-- DOCUMENT SEGMENT --

You may recall some weeks back I wrote about how I felt about homeschooling - I hate it. But the last 10 weeks have been humbling not only as a parent and an “educator,” but also as an observant adult who has watched two children take so many changes in stride, until they didn’t. I can’t even blame them. 

What began as a novel idea - “Mommy is going to teach you about digraphs” - has transformed into something of a nightmare. My enthusiastic 6-year-old learner is no more, replaced by a child who doesn’t really know how to be a child anymore. She doesn’t want to do more art projects or read more stories on Epic books. She wants to sit on the carpet in her classroom and hear the story read by her teacher. 

She doesn’t really want to play with her sister, who is struggling in her own way, complaining that she needs space sometimes and wants to be left alone. She wants to see friends and cousins her own age and have experiences that she can tell me about, not experiences that I am witness to because we’re together so much. 

 

 

 

There are no more reckless runs up the block to the park (“Put your mask on! Stay away from people!”) or surprise visits to beloved relatives. There’s only FaceTime, Google Hangout and Zoom.

They were a godsend until they weren’t. 

Maddie has refused to take her tap and ballet classes for the last couple of weeks, telling me she’s “sick of dancing in front of the computer.” And while there’s some joke in there about her need for an audience, there’s some honest truth that all of this virtual life really isn’t much of a life at all. 

Undoubtedly, technology has saved us all in innumerable ways. It has allowed us to stay connected and allowed us to continue “working.” But it’s also created more barriers from the real world - screens where friends used to sit in the next chair, and videos for lessons that came from an enthusiastic a teacher standing right in front of her. 

A couple of weeks ago, I reported that the Department of Education would be changing its grading policy so that each elementary student would simply get a satisfactory (S) or a needs improvement (N). At the time, I remember thinking: I don’t want her to fall behind. I don’t want her education to be less. I may not like remote learning, but I will do everything I can to make it work for her.

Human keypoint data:

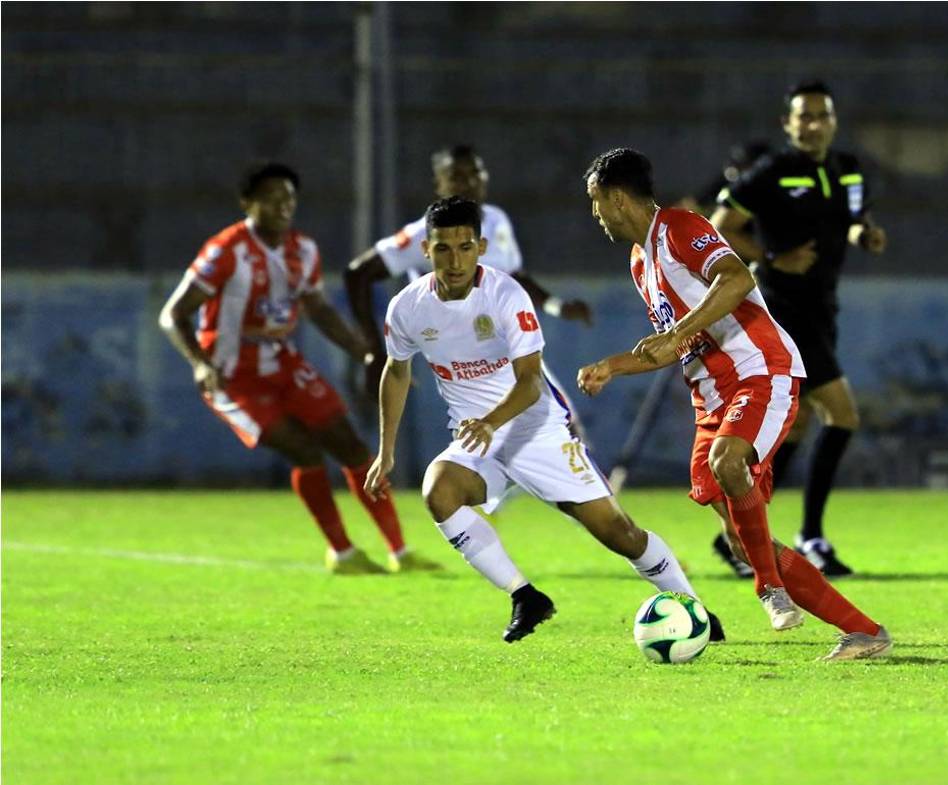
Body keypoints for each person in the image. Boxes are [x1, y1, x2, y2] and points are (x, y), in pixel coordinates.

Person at [364, 196, 723, 644]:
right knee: (439, 491)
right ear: (425, 250)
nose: (454, 260)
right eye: (442, 249)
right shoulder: (407, 307)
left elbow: (531, 382)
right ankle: (525, 596)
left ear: (479, 247)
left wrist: (491, 423)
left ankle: (695, 610)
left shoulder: (505, 296)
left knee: (618, 532)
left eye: (464, 247)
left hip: (535, 430)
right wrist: (386, 452)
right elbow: (396, 372)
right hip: (479, 438)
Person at [577, 148, 889, 660]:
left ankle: (768, 587)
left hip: (759, 371)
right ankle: (865, 633)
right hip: (713, 398)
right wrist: (613, 365)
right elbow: (675, 343)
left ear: (616, 198)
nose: (596, 216)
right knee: (744, 539)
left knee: (729, 463)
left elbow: (737, 279)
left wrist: (677, 331)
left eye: (596, 204)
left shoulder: (679, 225)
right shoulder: (640, 262)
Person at [158, 161, 437, 575]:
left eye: (288, 198)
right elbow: (173, 314)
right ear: (247, 203)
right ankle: (342, 552)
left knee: (352, 446)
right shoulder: (226, 251)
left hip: (283, 364)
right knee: (303, 450)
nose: (282, 206)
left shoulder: (302, 250)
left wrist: (364, 351)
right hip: (232, 376)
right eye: (270, 199)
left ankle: (400, 551)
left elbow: (318, 309)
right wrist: (199, 363)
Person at [710, 80, 888, 578]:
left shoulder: (847, 169)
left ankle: (740, 533)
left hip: (823, 309)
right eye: (802, 116)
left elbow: (853, 218)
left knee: (797, 427)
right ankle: (810, 535)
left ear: (833, 121)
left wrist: (864, 234)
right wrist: (772, 258)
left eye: (820, 116)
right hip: (784, 311)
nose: (812, 124)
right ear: (787, 124)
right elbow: (720, 225)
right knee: (842, 414)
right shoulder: (773, 173)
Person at [345, 144, 593, 406]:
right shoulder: (425, 234)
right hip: (468, 356)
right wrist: (375, 351)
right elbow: (358, 274)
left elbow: (515, 277)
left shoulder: (496, 220)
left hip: (507, 344)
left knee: (559, 422)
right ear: (439, 185)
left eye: (476, 172)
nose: (469, 182)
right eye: (457, 176)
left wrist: (558, 306)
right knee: (542, 423)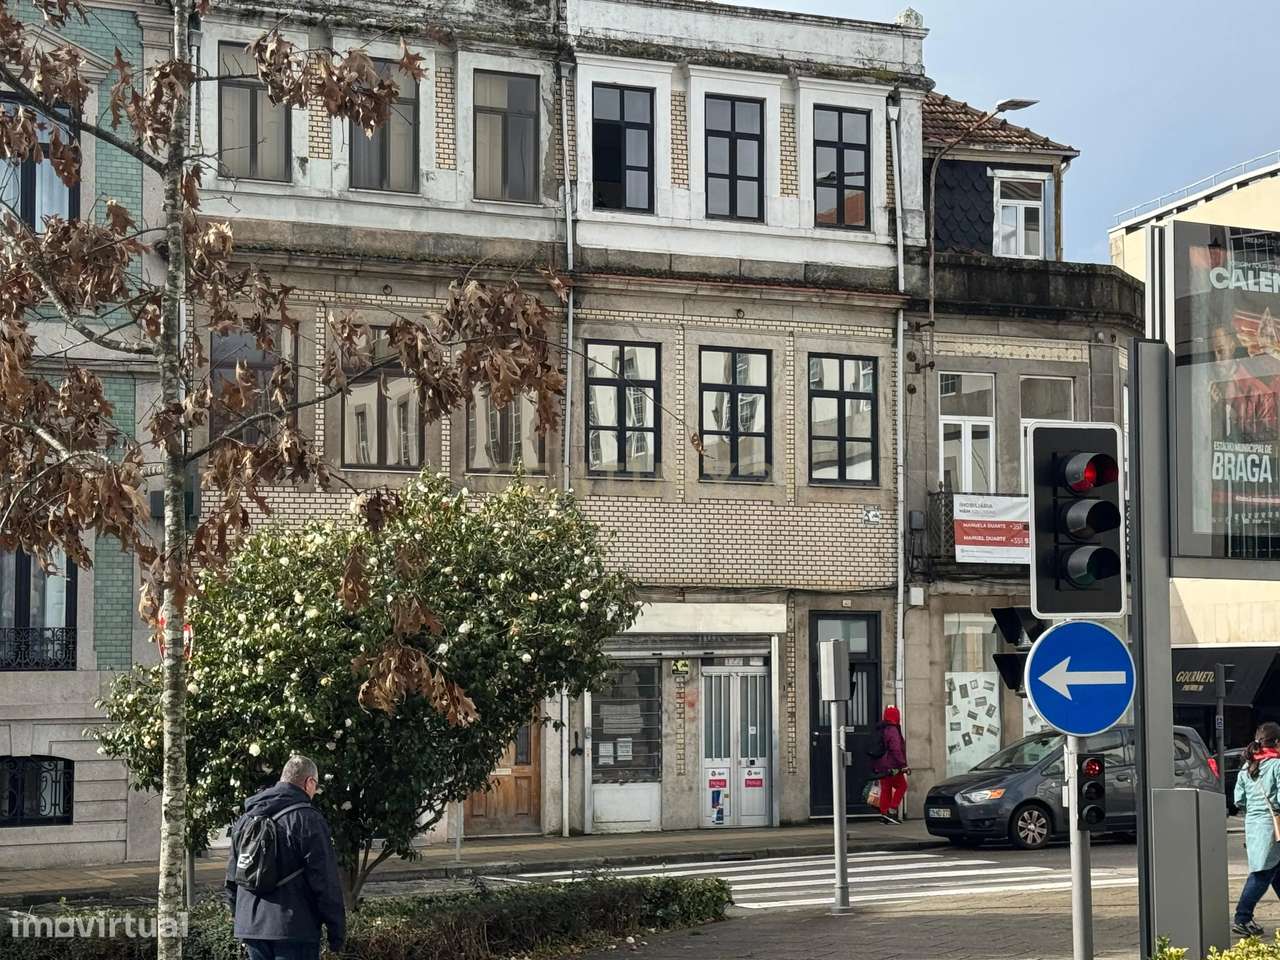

-- TASKS --
1. Which video-calling services does the homeschooling piece name?
2. In the homeschooling piece, what two grades would each elementary student get under the Department of Education's changed grading policy?
3. Write out the homeschooling piece word for word, from "Undoubtedly, technology has" to "front of her.".

-- PROBLEM SOLUTIONS --
1. FaceTime, Google Hangout, Zoom

2. A satisfactory (S) or a needs improvement (N).

3.
Undoubtedly, technology has saved us all in innumerable ways. It has allowed us to stay connected and allowed us to continue “working.” But it’s also created more barriers from the real world - screens where friends used to sit in the next chair, and videos for lessons that came from an enthusiastic a teacher standing right in front of her.